Implementation of the connectivity check is generally dependent on the underlying technology. For a Cache service, it suffices to Set a constant value and see it succeeding. For a SQL Database a SELECT 1; query is all that is needed. For an Azure Storage account, it would be enough to connect and get the list of tables. The point being here is that none of these are anywhere near a business activity, so that you could not - in the remotest sense - think that its success means your business is up and running.

So there you have it. Don't do health endpoints, do canary instead.

Canary Endpoint implementation

A canary endpoint normally gets implemented as an HTTP GET call which returns a collection of connectivity check metrics. You can abstract the logic of checking various dependencies in a library and allow API developers to implement the endpoint by just declaring the dependencies.

We are currently working on an implementation in ASOS (C# and ASP.NET Web API) and there is possibility of open sourcing it.

Security of the Canary Endpoint

I am in favour of securing Canary Endpoint with a constant API key - normally under SSL. This does not provide highest level of security but it is enough to make it much more difficult to break into.

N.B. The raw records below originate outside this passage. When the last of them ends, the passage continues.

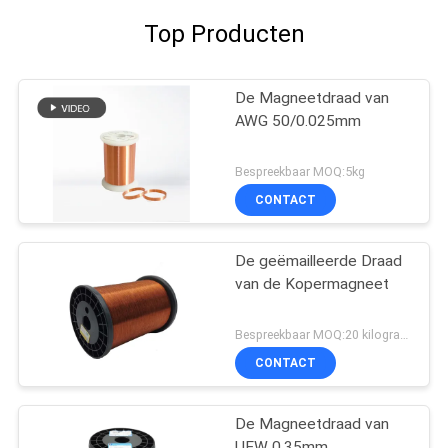
Top Producten
De Magneetdraad van
AWG 50/0.025mm
Bespreekbaar MOQ:5kg
CONTACT
De geëmailleerde Draad
van de Kopermagneet
Bespreekbaar MOQ:20 kilogram/Kilogram
CONTACT
De Magneetdraad van
UEW 0.35mm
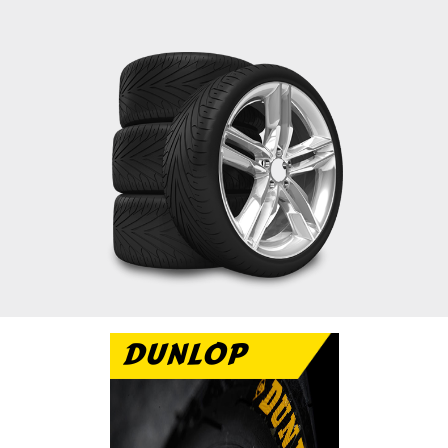
DUNLOP
تتميز دانلوب بالاداء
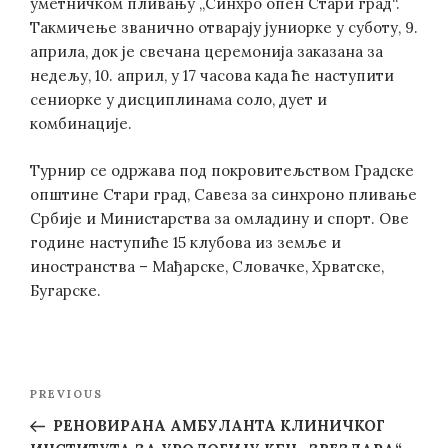
уметничком пливању „Синхро опен Стари град“.
Такмичење званично отварају јуниорке у суботу, 9.
априла, док је свечана церемонија заказана за
недељу, 10. април, у 17 часова када ће наступити
сениорке у дисциплинама соло, дует и
комбинације.
Турнир се одржава под покровитељством Градске
општине Стари град, Савеза за синхроно пливање
Србије и Министарства за омладину и спорт. Ове
године наступиће 15 клубова из земље и
иностранства – Мађарске, Словачке, Хрватске,
Бугарске.
Post
Previous
PREVIOUS
navigation
Post
РЕНОВИРАНА АМБУЛАНТА КЛИНИЧКОГ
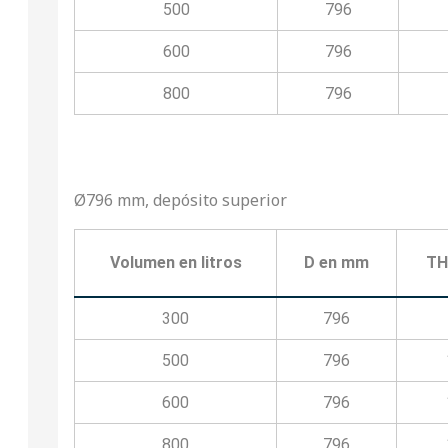
500
796
600
796
800
796
Ø796 mm, depósito superior
Volumen en litros
D en mm
TH
300
796
500
796
600
796
800
796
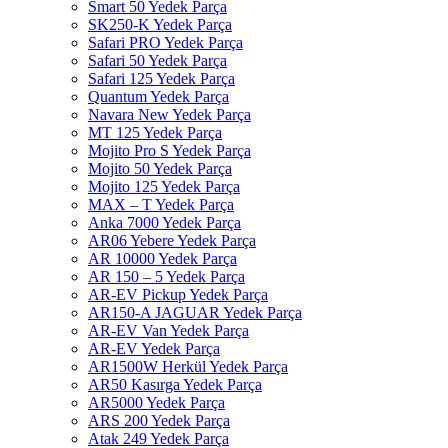
Smart 50 Yedek Parça
SK250-K Yedek Parça
Safari PRO Yedek Parça
Safari 50 Yedek Parça
Safari 125 Yedek Parça
Quantum Yedek Parça
Navara New Yedek Parça
MT 125 Yedek Parça
Mojito Pro S Yedek Parça
Mojito 50 Yedek Parça
Mojito 125 Yedek Parça
MAX – T Yedek Parça
Anka 7000 Yedek Parça
AR06 Yebere Yedek Parça
AR 10000 Yedek Parça
AR 150 – 5 Yedek Parça
AR-EV Pickup Yedek Parça
AR150-A JAGUAR Yedek Parça
AR-EV Van Yedek Parça
AR-EV Yedek Parça
AR1500W Herkül Yedek Parça
AR50 Kasırga Yedek Parça
AR5000 Yedek Parça
ARS 200 Yedek Parça
Atak 249 Yedek Parça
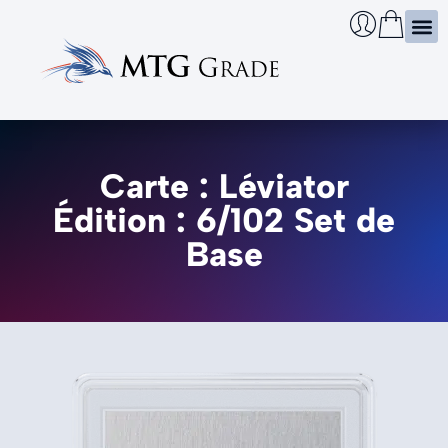
Certi
Boîtie
Infos
Cherch
Carte : Léviator
Édition : 6/102 Set de
Base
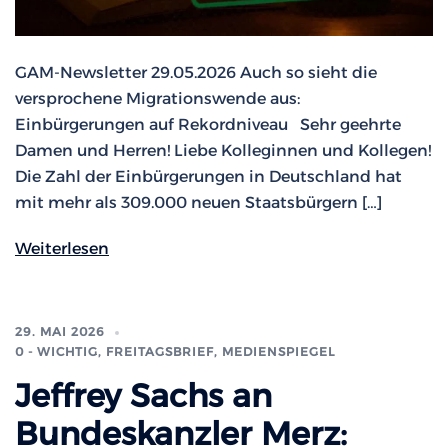
GAM-Newsletter 29.05.2026 Auch so sieht die
versprochene Migrationswende aus:
Einbürgerungen auf Rekordniveau Sehr geehrte
Damen und Herren! Liebe Kolleginnen und Kollegen!
Die Zahl der Einbürgerungen in Deutschland hat
mit mehr als 309.000 neuen Staatsbürgern […]
Weiterlesen
29. MAI 2026
0 - WICHTIG
,
FREITAGSBRIEF
,
MEDIENSPIEGEL
Jeffrey Sachs an
Bundeskanzler Merz:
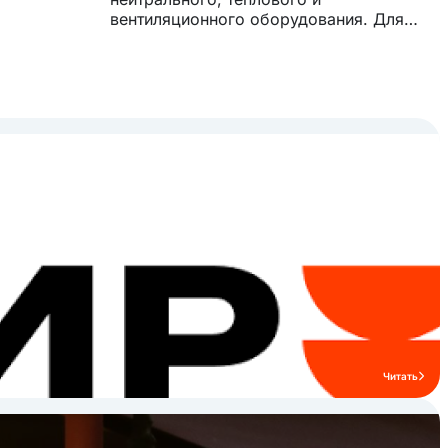
вентиляционного оборудования. Для
изготовления используется
оцинкованный каркас, что облегчает
сборку и транспортировку, а также
обеспечивает долговечность и
стабильную эксплуатацию на кухнях
ресторанов и кафе. Профессиональное
оборудование IRON выбирают заведения
HoReCa, которым важны надежность,
функциональность и удобство монтажа.
Бренд подходит как для крупных
ресторанов и столовых, так и для кафе и
гостиничных кухонь. Ознакомьтесь с
ассортиментом бренда IRON и подберите
профессиональные решения для вашей
кухни HoReCa.
Читать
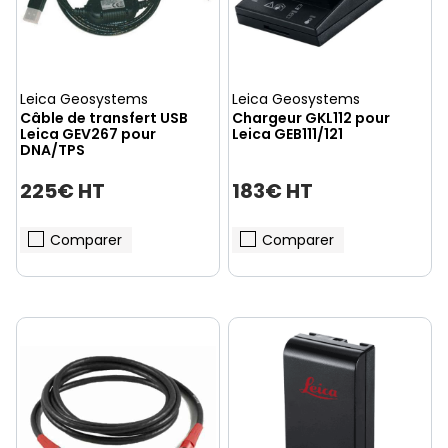
Leica Geosystems
Leica Geosystems
Câble de transfert USB
Chargeur GKL112 pour
Leica GEV267 pour
Leica GEB111/121
DNA/TPS
225€ HT
183€ HT
Comparer
Comparer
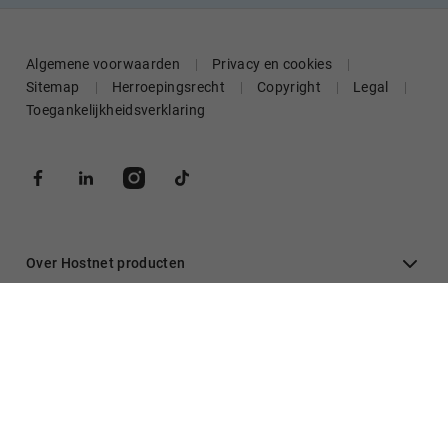
Algemene voorwaarden
Privacy en cookies
Sitemap
Herroepingsrecht
Copyright
Legal
Toegankelijkheidsverklaring
Over Hostnet producten
Algemeen
Inloggen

At the end of the day, a canay endpoint lists all internal dependencies, components and potentially technologies of a system that can be used by hackers to target components.

Performance impact of Canary Endpoint

Since canary endpoint does not trigger any business activity, its performance footprint should be minimal. However, since calling the canary endpoint generates a cascade of calls, it might not be wise to iterate through all canary endpoints and just call them every few seconds since deeper canary endpoints in a highly layered architecture get called multiple times in each round.